┏━━
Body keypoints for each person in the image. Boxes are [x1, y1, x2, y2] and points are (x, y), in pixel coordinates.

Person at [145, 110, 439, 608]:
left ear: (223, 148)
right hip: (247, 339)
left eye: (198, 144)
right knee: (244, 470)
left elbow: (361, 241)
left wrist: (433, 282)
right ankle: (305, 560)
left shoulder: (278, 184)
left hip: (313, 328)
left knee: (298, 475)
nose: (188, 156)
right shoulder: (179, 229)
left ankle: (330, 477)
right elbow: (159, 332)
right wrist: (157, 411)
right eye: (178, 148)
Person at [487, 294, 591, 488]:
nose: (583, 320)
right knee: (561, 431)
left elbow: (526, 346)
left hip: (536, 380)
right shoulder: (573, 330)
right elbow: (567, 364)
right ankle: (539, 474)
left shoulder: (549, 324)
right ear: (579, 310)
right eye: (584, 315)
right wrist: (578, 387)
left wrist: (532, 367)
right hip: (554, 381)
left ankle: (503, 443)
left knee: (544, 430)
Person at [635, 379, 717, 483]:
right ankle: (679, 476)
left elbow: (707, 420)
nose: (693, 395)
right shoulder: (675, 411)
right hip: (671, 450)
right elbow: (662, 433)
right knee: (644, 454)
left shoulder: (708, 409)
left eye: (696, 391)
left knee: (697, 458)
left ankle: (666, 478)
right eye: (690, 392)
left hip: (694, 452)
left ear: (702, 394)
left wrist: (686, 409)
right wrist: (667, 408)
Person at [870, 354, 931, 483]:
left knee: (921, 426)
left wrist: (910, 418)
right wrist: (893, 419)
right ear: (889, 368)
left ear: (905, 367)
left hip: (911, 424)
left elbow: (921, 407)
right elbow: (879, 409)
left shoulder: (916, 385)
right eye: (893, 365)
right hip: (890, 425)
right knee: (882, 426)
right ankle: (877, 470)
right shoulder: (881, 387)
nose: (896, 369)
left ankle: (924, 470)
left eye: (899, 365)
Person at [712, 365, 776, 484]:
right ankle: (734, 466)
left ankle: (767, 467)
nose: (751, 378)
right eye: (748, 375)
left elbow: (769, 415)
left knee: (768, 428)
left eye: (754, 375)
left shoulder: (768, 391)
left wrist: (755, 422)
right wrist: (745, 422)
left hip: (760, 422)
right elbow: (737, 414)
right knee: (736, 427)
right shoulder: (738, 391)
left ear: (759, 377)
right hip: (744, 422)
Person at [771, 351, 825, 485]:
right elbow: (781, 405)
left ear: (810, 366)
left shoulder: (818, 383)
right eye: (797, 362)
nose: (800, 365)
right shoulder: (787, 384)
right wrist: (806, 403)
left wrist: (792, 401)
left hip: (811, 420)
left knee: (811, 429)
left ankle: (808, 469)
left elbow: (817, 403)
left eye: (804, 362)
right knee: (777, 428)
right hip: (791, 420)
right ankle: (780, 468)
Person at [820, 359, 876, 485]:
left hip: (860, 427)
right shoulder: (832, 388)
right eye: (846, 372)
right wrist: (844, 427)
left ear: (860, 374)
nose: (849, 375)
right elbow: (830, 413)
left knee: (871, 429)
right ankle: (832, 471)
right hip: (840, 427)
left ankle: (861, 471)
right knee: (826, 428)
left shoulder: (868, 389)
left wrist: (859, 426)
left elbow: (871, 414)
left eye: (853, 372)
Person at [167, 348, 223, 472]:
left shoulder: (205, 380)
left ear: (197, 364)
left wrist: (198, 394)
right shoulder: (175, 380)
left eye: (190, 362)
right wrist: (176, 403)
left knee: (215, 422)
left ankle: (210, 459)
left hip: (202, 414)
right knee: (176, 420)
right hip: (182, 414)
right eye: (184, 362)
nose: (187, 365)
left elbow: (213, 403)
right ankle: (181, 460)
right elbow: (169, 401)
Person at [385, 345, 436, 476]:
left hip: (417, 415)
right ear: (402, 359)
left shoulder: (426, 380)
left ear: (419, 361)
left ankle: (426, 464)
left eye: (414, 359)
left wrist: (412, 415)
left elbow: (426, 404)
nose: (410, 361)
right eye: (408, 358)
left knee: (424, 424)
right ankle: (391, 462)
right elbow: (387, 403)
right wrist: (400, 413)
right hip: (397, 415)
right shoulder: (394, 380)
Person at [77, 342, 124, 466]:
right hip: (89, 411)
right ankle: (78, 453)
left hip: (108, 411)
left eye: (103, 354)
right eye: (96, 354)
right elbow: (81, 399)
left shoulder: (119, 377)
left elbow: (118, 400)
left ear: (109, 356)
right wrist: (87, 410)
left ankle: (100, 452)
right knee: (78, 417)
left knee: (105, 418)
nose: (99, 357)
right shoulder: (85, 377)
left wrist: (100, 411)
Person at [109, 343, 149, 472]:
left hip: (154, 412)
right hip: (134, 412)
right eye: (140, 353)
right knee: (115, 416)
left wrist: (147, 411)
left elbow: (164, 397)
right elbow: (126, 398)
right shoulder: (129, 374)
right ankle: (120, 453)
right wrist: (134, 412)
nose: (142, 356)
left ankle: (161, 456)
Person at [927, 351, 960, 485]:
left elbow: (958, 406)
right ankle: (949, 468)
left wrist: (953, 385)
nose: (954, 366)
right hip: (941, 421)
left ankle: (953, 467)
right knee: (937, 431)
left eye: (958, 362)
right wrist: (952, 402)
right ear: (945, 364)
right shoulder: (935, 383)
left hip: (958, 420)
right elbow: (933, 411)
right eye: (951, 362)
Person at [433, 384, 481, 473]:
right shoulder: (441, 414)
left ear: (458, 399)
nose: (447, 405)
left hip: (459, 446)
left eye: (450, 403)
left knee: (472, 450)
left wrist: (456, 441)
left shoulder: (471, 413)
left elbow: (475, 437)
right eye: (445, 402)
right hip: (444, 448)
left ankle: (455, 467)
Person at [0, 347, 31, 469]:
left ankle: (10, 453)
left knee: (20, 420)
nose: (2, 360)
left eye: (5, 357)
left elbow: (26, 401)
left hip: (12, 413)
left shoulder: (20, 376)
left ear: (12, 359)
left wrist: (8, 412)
┗━━
┏━━
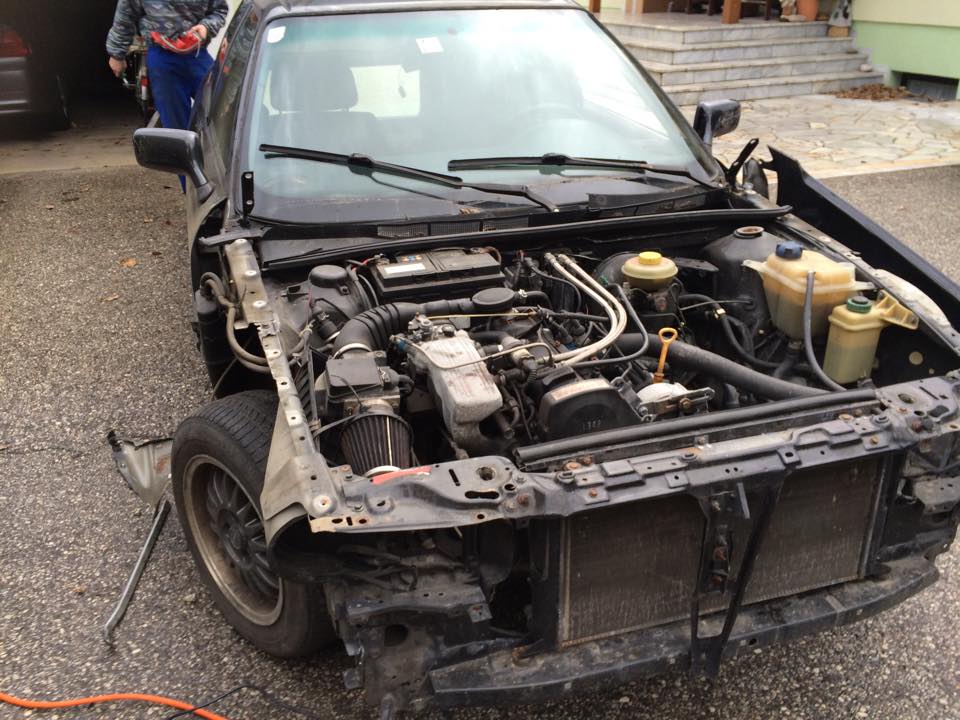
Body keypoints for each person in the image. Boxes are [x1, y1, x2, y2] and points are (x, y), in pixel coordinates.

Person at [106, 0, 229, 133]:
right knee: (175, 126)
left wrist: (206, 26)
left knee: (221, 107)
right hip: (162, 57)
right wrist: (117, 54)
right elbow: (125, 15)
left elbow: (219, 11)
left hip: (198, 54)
┗━━
┏━━
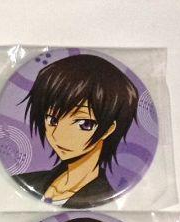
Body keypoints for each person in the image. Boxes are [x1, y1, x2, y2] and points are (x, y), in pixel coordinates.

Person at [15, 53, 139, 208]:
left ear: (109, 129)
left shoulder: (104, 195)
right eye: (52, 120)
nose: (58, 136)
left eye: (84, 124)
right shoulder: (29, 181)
┗━━
▶ **EXERCISE**: Please give back exactly the lines of this listing beginning at the line with "left hip: (911, 424)" and ending with the line with "left hip: (760, 422)", both included, and nothing else.

▶ **ANSWER FOR THIS EXERCISE**:
left hip: (911, 424)
left elbow: (921, 407)
right elbow: (879, 409)
left shoulder: (916, 385)
right eye: (893, 365)
right hip: (890, 425)
right knee: (882, 426)
right ankle: (877, 470)
right shoulder: (881, 387)
nose: (896, 369)
left ankle: (924, 470)
left eye: (899, 365)
Person at [712, 365, 776, 484]:
right ankle: (734, 466)
left ankle: (767, 467)
nose: (751, 378)
right eye: (748, 375)
left elbow: (769, 415)
left knee: (768, 428)
left eye: (754, 375)
left shoulder: (768, 391)
left wrist: (755, 422)
right wrist: (745, 422)
left hip: (760, 422)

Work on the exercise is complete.